Não é comum o setor abrir-se desta maneira, não existem muitos projetos do género. Nós estamos a abordar isto de uma forma integrada porque queremos sinalizar o problema, agir sobre o setor e agir sobre as pessoas. Esta área sempre teve, de alguma forma, temas tabu. No entanto estou certo de que este assunto interessa a toda a gente. Queremos equipas fortes e saudáveis a trabalhar nesta componente importante para a economia e cultura do país.

A ajudar a tudo isto há um suporte videográfico forte, a ser apresentado em dois momentos: “O primeiro será de apresentação das pessoas, gravámos uma série deles e queremos continuar. Eu, o videógrafo Fábio Silva e o fotografo Theo Gould andámos pelo país. O Theo tirou fotografias (temos centenas) e o Fábio gravou as minhas entrevistas”, explica Paulo. Este formato será apresentado em modo documentário, no congresso. O segundo momento diz respeito a uma espécie de campanha de redes sociais com vídeos mais simples, de depoimentos na primeira pessoa feitos por intervenientes do meio que foram convidados pela organização a partilhar, “num tom construtivo”, as suas “experiências e a visão” sobre este assunto.

Paulo Amado é um dos rostos principais da dinamização cultural e gastronómica do país – e organiza anualmente o Congresso dos Cozinheiros. Luís Ferraz

Por esta altura, os participantes mais assíduos deste evento anual já poderão questionar-se: “E as outras apresentações de chefs nacionais e internacionais que costumam acontecer no CNC?” Nada a temer, Paulo garante que apesar das necessárias adaptações ao contexto de pandemia (“a situação atual vai-nos permitir ter poucas pessoas no auditório do Taguspark mas vamos fazer a transmissão online”), “o Congresso vai querer continuar a apresentar os novos projetos, os novos temas, as novas pessoas, os projetos de sempre, as pessoas de sempre.” O organizador explica que haverá um programa semelhante ao dos anos anteriores, com várias apresentações e debates, que se conjugará nesta missão pela saúde mental. A imprevisibilidade deste contexto de pandemia obriga a organização a fazer constantes ajustes e adaptações do seu programa completo, daí ainda não haver um documento formal com tudo o que vai acontecer. É aconselhável ir acompanhando o site oficial do evento para se ficar a par de mais novidades.

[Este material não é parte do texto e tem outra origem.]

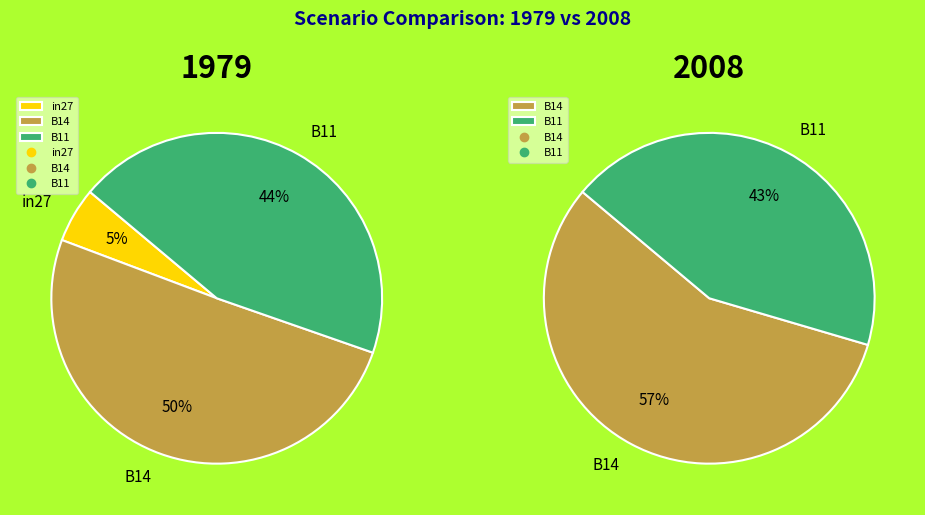

What is the largest slice in the pie chart?

B14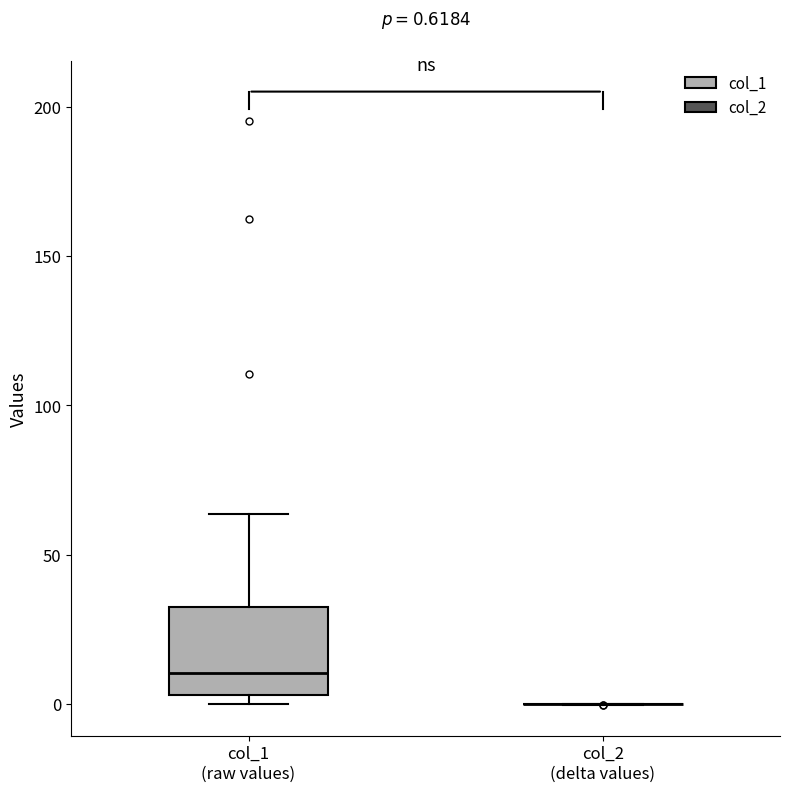

Comparing the boxes themselves (not the whiskers), which one is the tallest?

col_1 (raw values)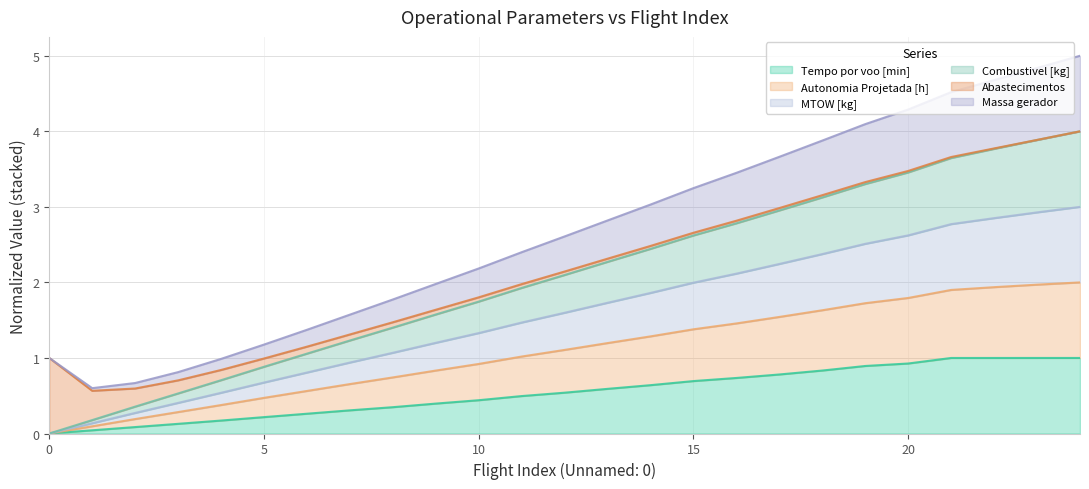

At which category is the sum across all series the highest?

24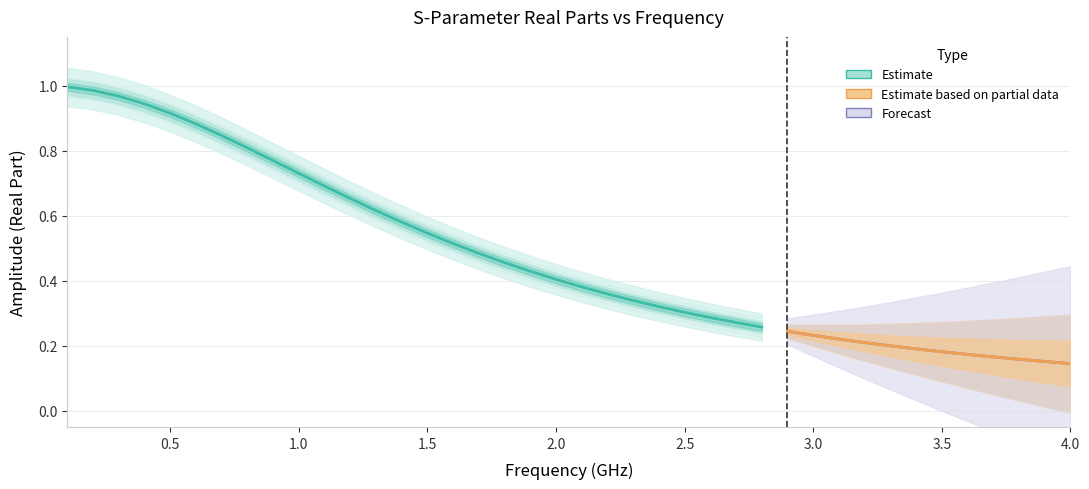

What is the average value of the S21_real series?

0.5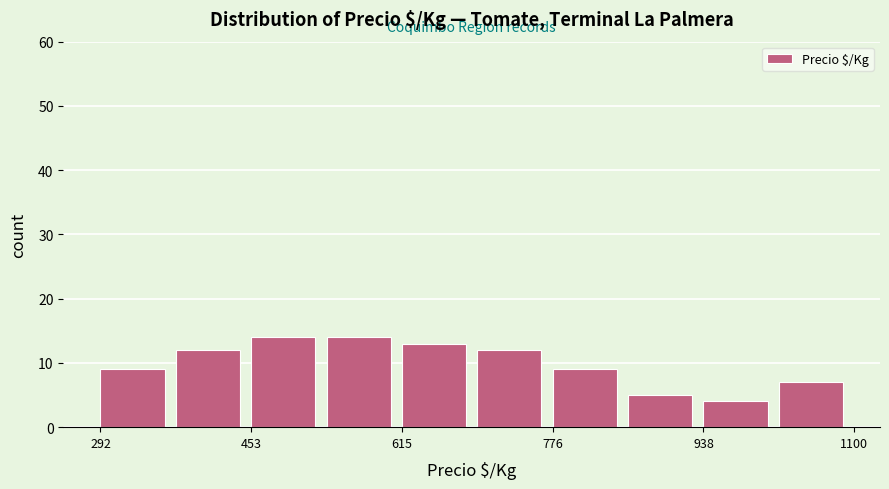

What is the height of the bar covering 540 to 620 on the x-axis? Neither the bar edges nor the heights are printed on the chart, so give them approximately, as read against the axes.

14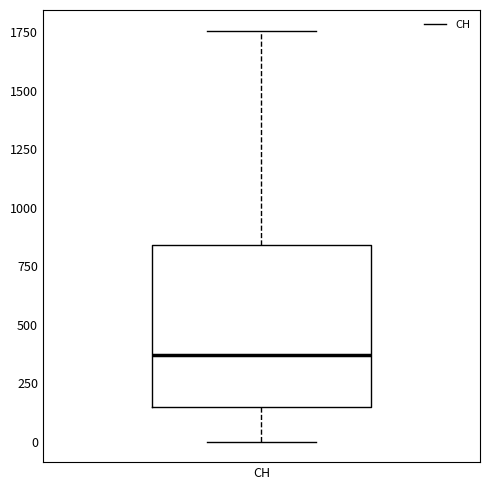

Transcribe this box plot: give where the median line is, the range the box spans, and where the two whiskers end, as read against the y-axis. The values are not printed on the chart, so give them approximately, as read against the axis.

median 350, box 150 to 850, whiskers 0 to 1750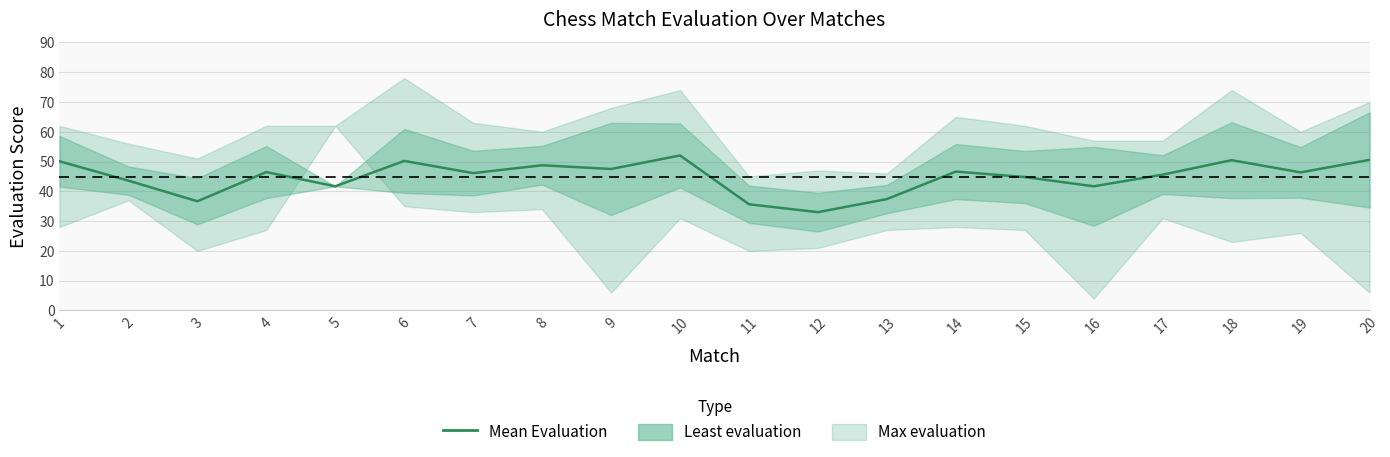

What is the minimum value shown in the chart?

33.0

Por enquanto sabe-se que entre demonstrações, apresentações, entrevistas e debates contam-se mais de 24 horas de conteúdo repartidas por mais de 50 oradores — Ana Paul Reis, Antom Sarkar, Bel Coelho, Duarte Calvão, Henrique Sá Pessoa, José Júlio Vintém, João Sá, Tiago LimaCruz, Pedro Bandeira Abril, Matt Orlando, João Rodrigues, João Ferraz, Nuno Mendes, Paco Roncero e muitos mais ainda por anunciar.